4. Vo is then ~= 100,000 * (Vp - Vn)
when Vp is slightly more positive than Vn, which is to say Vp > 0, the output slams to the positive rail, and then outputs +10V.
5. A schmitt trigger is a circuit design which leverages the "well defined output states" of the comparator to force hysteresis.
6. Go back to the initial state where Vo = -10V again. If you wanted the state to only change once the applied voltage were +0.5V instead of 0V, you then need to use a resistor from the input to the Vp terminal, and a resistor from Vp to vout.

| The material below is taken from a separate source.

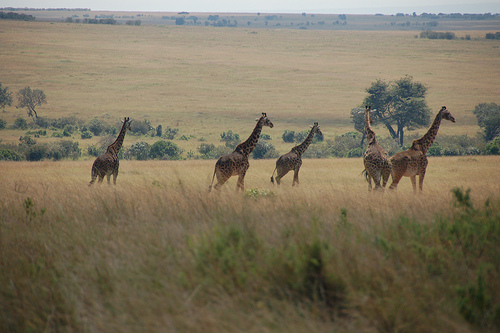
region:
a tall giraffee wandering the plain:
[87, 114, 126, 181]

7. Since the change happens roughtly around Vp=0, you pick a starting current, then find an appropriate hysteresis resistor: Rh = (0-(-10))/current, suppose I choose 1mA, then Rh=10kOhm.
8. So now, once I apply 0.5V, I need to have 1mA flow from the input to this targeted value of vp~=0: (0.5-0)/0.001 = 499 Ohms. So I install a 499 ohm resistor from the input to the Vp node and call this Ri.
9. When Vin = 0.5V, Vp crosses the zero and the huge amount of gain causes an output change.
10. Now the output is +10V. The applied input now sinks (10-0.5)/10.5kOhm = 904uA and Vp is then 0.5 + 904u*499 = 0.951V.
11. Your input begins going negative. What applied input will change the output? Whatever input will cause Vp to cross 0V.
12. Going the other way, 1mA will flow through Rh when Vp=0, the input will be sinking this 1mA. If the input is sinking, then Vin = (0 - 499 *0.001) ~= -0.5V.
13. If the input goes from 0.5 to 0V, and never reaches -0.5V, then the output will never switch. At 0V, Vp=0.475V, which is still above 0V.
A schmitt trigger is a non-linear circuit, so you have to do non-linear analysis.